Things to See & Do in Ho Chi Minh City

  • Crawl along a Cu Chi Tunnel: Visit any one of the Tour Agents in Ho Chi Minh and the Cu Chi Tunnels will be high on their list of recommendations. This network of underground tunnels was home to the Viet Cong guerillas during the 1960’s. The American’s job was made difficult by this hidden operations base, which supplied guerrilla fighters across Southern Vietnam with a hideout and a supply network, leading to the American’s eventual withdrawal in 1972. The best trips go via the multi-religious ‘Cao Dai Temple’, where you can watch a colourful ceremony taking place.

[Extracted page text data]

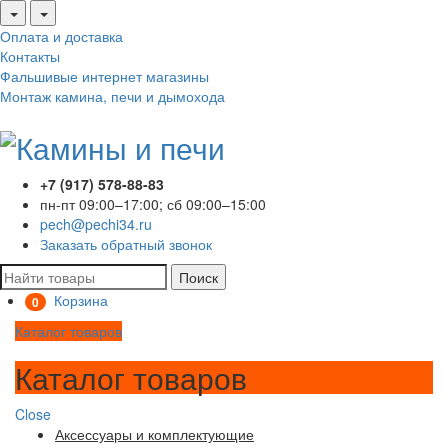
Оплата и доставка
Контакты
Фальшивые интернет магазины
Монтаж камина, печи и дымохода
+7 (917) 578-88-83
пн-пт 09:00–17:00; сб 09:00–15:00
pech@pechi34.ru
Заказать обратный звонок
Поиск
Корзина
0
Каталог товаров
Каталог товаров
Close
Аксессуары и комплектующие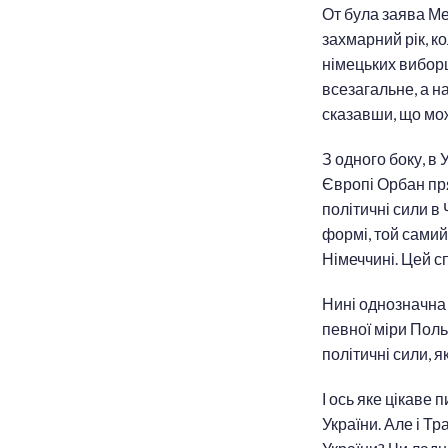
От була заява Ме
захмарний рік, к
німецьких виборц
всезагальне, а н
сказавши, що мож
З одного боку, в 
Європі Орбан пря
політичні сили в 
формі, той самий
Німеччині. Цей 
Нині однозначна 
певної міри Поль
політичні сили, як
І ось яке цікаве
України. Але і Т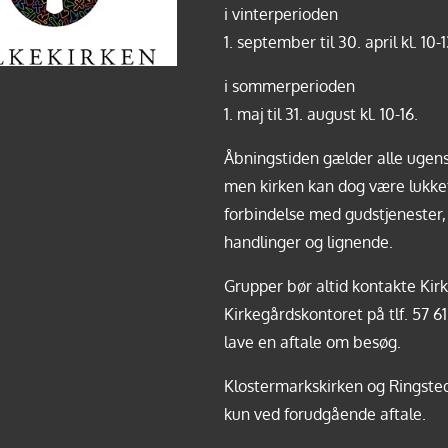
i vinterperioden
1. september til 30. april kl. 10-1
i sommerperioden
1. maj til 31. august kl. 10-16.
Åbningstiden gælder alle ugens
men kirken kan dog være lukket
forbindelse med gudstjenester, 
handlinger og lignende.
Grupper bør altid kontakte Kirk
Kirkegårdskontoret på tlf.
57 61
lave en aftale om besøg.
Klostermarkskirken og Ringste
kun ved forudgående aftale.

→ Work instruction
Continue the Ho Chi Minh City travel guide, picking up right after its final sentence. The items bear no relation to the Ho Chi Minh City travel guide.

→ Result
  • Float along the Mekong Delta: The second most popular tour is perhaps a trip to the mighty Mekong Delta. This can be experienced in just one day… or you can take your time with an overnight stopover in a traditional home stay. Pack your ‘nón lá’, the famous cone shaped hat worn throughout Southeast Asia… or pick one up whilst you’re there, as a day on the Delta can be a sunny one with little opportunity to seek shade. As you boat along the river, visit traditional river villages, sample coconut candy, watch rice paper being made and island hop between the magical named island’s of Tortoise, Phoenix, Dragon and Unicorn!
  • Reunification Palace: Previously known as Independence Palace, the ‘American War’ (as it is called in Vietnam) is said to have ended as a tank crashed through it’s gates. A replica of that tank, number 843, can now we seen on the Palace’s lawns. Tours can be arranged, but it’s easier just to wander and browse this 1960’s time-warp at your own pace, with an entry cost of 30,000 Vietnamese Dong.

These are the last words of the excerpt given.